:: Task item ::
For the string "BorrowIn", search the entries below and copy every line where it appears.

[Text-based hardware design files]
┄┄┄┄┄┄
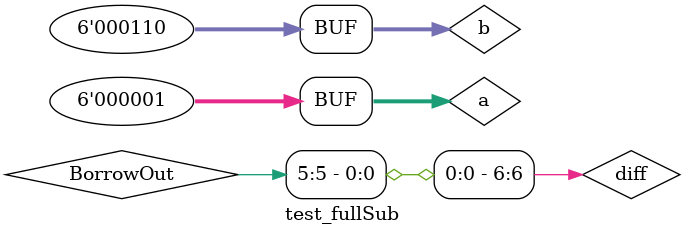
<source format=v>
module halfSub (output BorrowOut, output diff, input a, input b);
// descrever por portas
wire x;
xor XOR1 ( diff, a, b );
not NOT1(x, a);
and AND1 ( BorrowOut, x, b );
endmodule // halfSub
// -------------------------
// full Sub
// -------------------------
module fullSub1bit ( output BorrowOut, output diff, input a, input b, input BorrowIn );
// descrever por portas e/ou modulos
wire s1;
wire c1;
wire c2;

halfSub HA1(c1, s1, a, b);
halfSub HA2(c2, diff, s1, BorrowIn);

or OR1(BorrowOut, c1, c2);


// xor XOR1 (j, a, b);
// xor XOR2 (diff, BorrowIn, j);

// wire notA;
// not NOT1(notA, a);
// and AND1(x, notA, b);
// and AND2(y, notA, BorrowIn);
// and AND3(z, b, BorrowIn);

// or OR1(BorrowOut, x, y, z);

endmodule // fullSub

module test_fullSub;
// ------------------------- definir dados
 reg [5:0] b = 1;
 reg [5:0] a = 2;
 wire [5:0] BorrowOut;
 wire [6:0] diff;

 fullSub1bit FA0 ( BorrowOut[0], diff[0], a[0], b[0], 1'b0);
 fullSub1bit FA1 ( BorrowOut[1], diff[1], a[1], b[1], BorrowOut[0]);
 fullSub1bit FA2 ( BorrowOut[2], diff[2], a[2], b[2], BorrowOut[1]);
 fullSub1bit FA3 ( BorrowOut[3], diff[3], a[3], b[3], BorrowOut[2]);
 fullSub1bit FA4 ( BorrowOut[4], diff[4], a[4], b[4], BorrowOut[3]);
 fullSub1bit FA5 ( BorrowOut[5], diff[5], a[5], b[5], BorrowOut[4]);

 or OR1(diff[6], BorrowOut[5]);

// ------------------------- parte principal
initial begin: main
 $display("Exemplo0802 - Laura Iara Silva Santos Xavier - 734661");
 $display("Test ALU’s full subtractor");
 $display("   a        b     diferenca ");
 

$monitor("%6b - %6b = %6b", a, b, diff);

#1 a = 22; b = 1;
#1 a = 21; b = 2;
#1 a = 20; b = 3;
#1 a = 19; b = 4;
#1 a = 18; b = 5;
#1 a = 17; b = 6;
#1 a = 16; b = 7;
#1 a = 15; b = 8;
#1 a = 14; b = 1;
#1 a = 13; b = 2;
#1 a = 12; b = 3;
#1 a = 11; b = 4;
#1 a = 10; b = 5; 
#1 a = 9; b = 6;
#1 a = 8; b = 7;
#1 a = 7; b = 8; 
#1 a = 6; b = 1;
#1 a = 5; b = 2;
#1 a = 4; b = 3;
#1 a = 3; b = 4;
#1 a = 2; b = 5;
#1 a = 1; b = 6;

end
endmodule // test_fullSub


</source>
┄┄┄┄┄┄
:: Response ::
module fullSub1bit ( output BorrowOut, output diff, input a, input b, input BorrowIn );
halfSub HA2(c2, diff, s1, BorrowIn);
// xor XOR2 (diff, BorrowIn, j);
// and AND2(y, notA, BorrowIn);
// and AND3(z, b, BorrowIn);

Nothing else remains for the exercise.